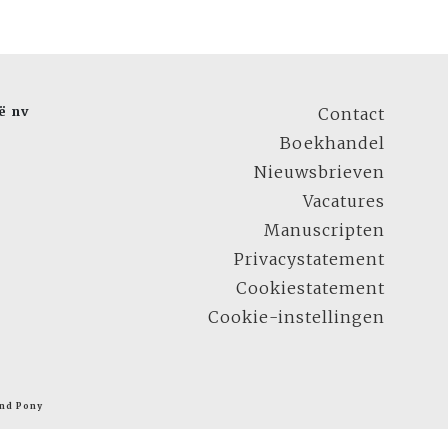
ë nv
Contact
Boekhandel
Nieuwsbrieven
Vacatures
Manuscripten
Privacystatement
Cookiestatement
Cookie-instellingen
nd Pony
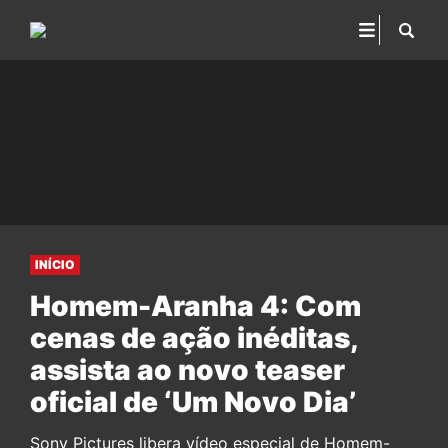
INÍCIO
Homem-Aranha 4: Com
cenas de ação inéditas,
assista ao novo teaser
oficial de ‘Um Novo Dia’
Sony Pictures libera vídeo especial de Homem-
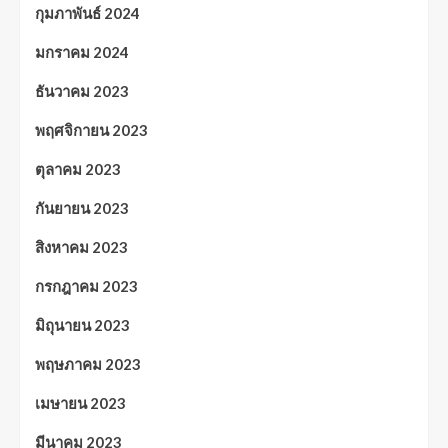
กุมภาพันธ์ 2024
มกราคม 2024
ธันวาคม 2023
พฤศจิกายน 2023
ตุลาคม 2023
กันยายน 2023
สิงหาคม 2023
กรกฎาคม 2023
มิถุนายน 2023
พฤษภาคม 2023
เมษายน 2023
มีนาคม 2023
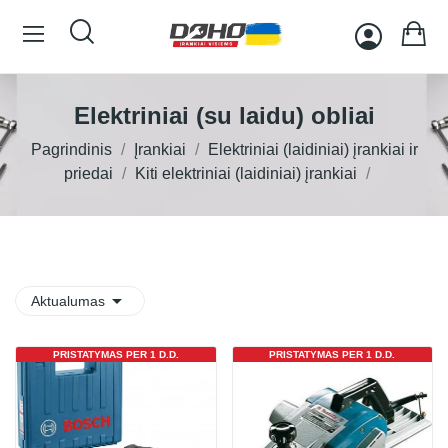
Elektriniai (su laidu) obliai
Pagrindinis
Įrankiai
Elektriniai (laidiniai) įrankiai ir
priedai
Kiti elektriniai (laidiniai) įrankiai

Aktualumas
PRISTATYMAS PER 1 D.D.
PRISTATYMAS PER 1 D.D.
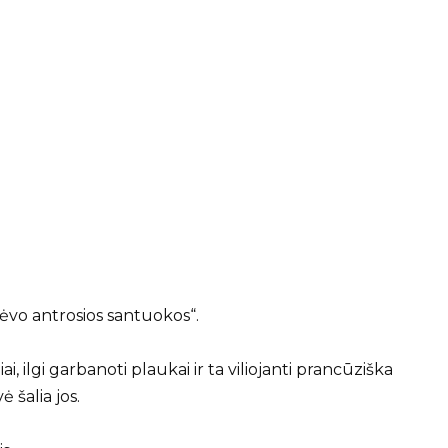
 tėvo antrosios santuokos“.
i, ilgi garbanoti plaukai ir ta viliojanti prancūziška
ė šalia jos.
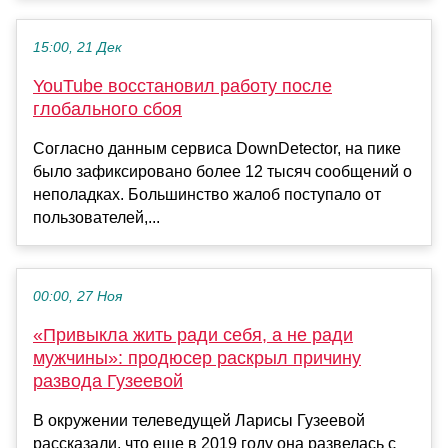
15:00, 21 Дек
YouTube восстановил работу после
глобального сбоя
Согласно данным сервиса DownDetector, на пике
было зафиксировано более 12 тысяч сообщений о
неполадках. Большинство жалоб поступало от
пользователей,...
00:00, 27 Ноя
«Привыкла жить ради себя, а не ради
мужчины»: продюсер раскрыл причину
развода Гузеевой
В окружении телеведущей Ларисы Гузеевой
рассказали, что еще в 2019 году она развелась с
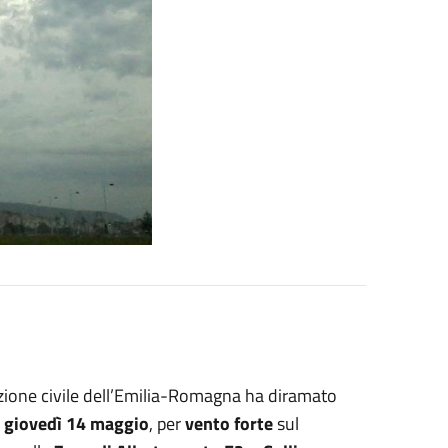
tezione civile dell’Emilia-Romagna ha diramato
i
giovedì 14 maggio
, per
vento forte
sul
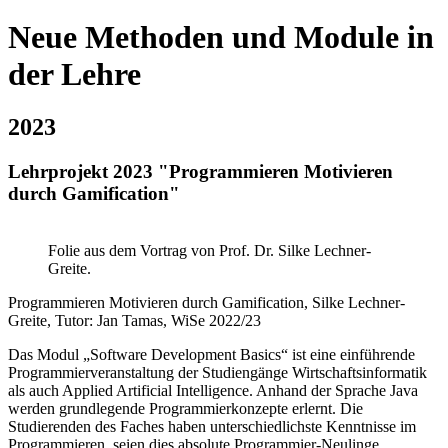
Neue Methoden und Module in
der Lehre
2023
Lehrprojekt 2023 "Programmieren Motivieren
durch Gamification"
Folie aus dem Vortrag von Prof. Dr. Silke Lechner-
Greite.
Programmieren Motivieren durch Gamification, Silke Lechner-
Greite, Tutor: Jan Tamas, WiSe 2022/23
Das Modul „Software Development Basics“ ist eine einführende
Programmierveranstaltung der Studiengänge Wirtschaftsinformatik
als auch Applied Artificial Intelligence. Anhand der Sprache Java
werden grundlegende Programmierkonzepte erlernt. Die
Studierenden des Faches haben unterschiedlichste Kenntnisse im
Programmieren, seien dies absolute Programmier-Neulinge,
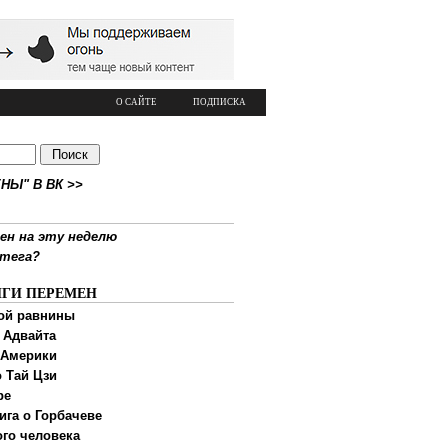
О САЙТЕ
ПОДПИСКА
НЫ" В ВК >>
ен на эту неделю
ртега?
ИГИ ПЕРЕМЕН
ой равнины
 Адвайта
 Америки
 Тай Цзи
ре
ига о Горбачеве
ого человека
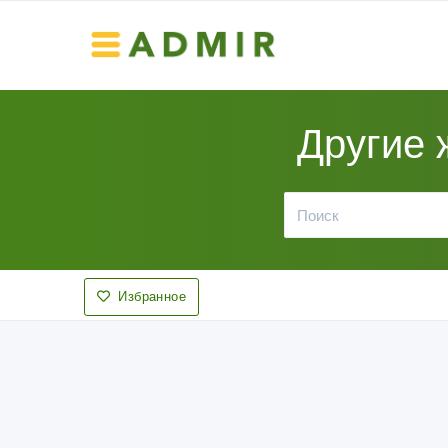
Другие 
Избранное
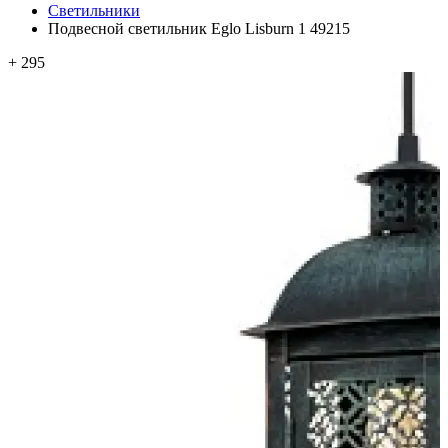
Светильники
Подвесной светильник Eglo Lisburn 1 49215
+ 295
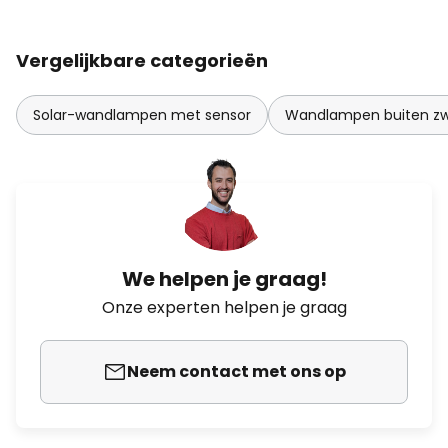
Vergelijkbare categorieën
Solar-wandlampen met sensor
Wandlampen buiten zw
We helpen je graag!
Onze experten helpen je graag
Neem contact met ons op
◆ ◆ ◆ ◆ ◆
## WHAT YOU NEED TO DO
Every line above must appear in the answer unchanged, and no picture may appear in it.

## SOLUTION TO THIS PROBLEM
ë nv
Contact
Boekhandel
Nieuwsbrieven
Vacatures
Manuscripten
Privacystatement
Cookiestatement
Cookie-instellingen
nd Pony
INÍCIO
Homem-Aranha 4: Com
cenas de ação inéditas,
assista ao novo teaser
oficial de ‘Um Novo Dia’
Sony Pictures libera vídeo especial de Homem-
กุมภาพันธ์ 2024
มกราคม 2024
ธันวาคม 2023
พฤศจิกายน 2023
ตุลาคม 2023
กันยายน 2023
สิงหาคม 2023
กรกฎาคม 2023
มิถุนายน 2023
พฤษภาคม 2023
เมษายน 2023
มีนาคม 2023
Elektriniai (su laidu) obliai
Pagrindinis
Įrankiai
Elektriniai (laidiniai) įrankiai ir
priedai
Kiti elektriniai (laidiniai) įrankiai

Aktualumas
PRISTATYMAS PER 1 D.D.
PRISTATYMAS PER 1 D.D.
 tėvo antrosios santuokos“.
i, ilgi garbanoti plaukai ir ta viliojanti prancūziška
ė šalia jos.
15:00, 21 Дек
YouTube восстановил работу после
глобального сбоя
Согласно данным сервиса DownDetector, на пике
было зафиксировано более 12 тысяч сообщений о
неполадках. Большинство жалоб поступало от
пользователей,...
00:00, 27 Ноя
«Привыкла жить ради себя, а не ради
мужчины»: продюсер раскрыл причину
развода Гузеевой
В окружении телеведущей Ларисы Гузеевой
рассказали, что еще в 2019 году она развелась с
tezione civile dell’Emilia-Romagna ha diramato
i
giovedì 14 maggio
, per
vento forte
sul
Neue Methoden und Module in
der Lehre
2023
Lehrprojekt 2023 "Programmieren Motivieren
durch Gamification"
Folie aus dem Vortrag von Prof. Dr. Silke Lechner-
Greite.
Programmieren Motivieren durch Gamification, Silke Lechner-
Greite, Tutor: Jan Tamas, WiSe 2022/23
Das Modul „Software Development Basics“ ist eine einführende
Programmierveranstaltung der Studiengänge Wirtschaftsinformatik
als auch Applied Artificial Intelligence. Anhand der Sprache Java
werden grundlegende Programmierkonzepte erlernt. Die
Studierenden des Faches haben unterschiedlichste Kenntnisse im
Programmieren, seien dies absolute Programmier-Neulinge,
О САЙТЕ
ПОДПИСКА
НЫ" В ВК >>
ен на эту неделю
ртега?
ИГИ ПЕРЕМЕН
ой равнины
 Адвайта
 Америки
 Тай Цзи
ре
ига о Горбачеве
ого человека
Другие 
Избранное
Светильники
Подвесной светильник Eglo Lisburn 1 49215
+ 295
Vergelijkbare categorieën
Solar-wandlampen met sensor
Wandlampen buiten zw
We helpen je graag!
Onze experten helpen je graag
Neem contact met ons op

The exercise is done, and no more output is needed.